__Problem to solve__: Which lines in the data below contain the string "down"? Show each one.

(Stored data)
————
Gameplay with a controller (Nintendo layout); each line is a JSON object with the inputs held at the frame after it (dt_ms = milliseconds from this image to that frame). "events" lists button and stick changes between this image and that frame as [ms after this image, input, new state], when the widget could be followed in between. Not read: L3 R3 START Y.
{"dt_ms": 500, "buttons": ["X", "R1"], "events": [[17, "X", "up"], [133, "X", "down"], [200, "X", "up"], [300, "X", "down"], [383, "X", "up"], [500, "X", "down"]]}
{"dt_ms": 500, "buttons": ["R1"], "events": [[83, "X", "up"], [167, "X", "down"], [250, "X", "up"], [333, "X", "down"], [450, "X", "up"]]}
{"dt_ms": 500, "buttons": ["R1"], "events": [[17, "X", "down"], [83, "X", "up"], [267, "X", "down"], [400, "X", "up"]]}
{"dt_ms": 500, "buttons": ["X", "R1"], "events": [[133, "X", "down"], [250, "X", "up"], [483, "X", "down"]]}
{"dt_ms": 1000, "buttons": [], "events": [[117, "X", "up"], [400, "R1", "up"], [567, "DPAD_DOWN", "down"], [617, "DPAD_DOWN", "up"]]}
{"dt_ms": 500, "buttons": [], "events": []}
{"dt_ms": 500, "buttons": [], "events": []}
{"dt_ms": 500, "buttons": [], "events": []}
————
__Answer to this task__:
{"dt_ms": 500, "buttons": ["X", "R1"], "events": [[17, "X", "up"], [133, "X", "down"], [200, "X", "up"], [300, "X", "down"], [383, "X", "up"], [500, "X", "down"]]}
{"dt_ms": 500, "buttons": ["R1"], "events": [[83, "X", "up"], [167, "X", "down"], [250, "X", "up"], [333, "X", "down"], [450, "X", "up"]]}
{"dt_ms": 500, "buttons": ["R1"], "events": [[17, "X", "down"], [83, "X", "up"], [267, "X", "down"], [400, "X", "up"]]}
{"dt_ms": 500, "buttons": ["X", "R1"], "events": [[133, "X", "down"], [250, "X", "up"], [483, "X", "down"]]}
{"dt_ms": 1000, "buttons": [], "events": [[117, "X", "up"], [400, "R1", "up"], [567, "DPAD_DOWN", "down"], [617, "DPAD_DOWN", "up"]]}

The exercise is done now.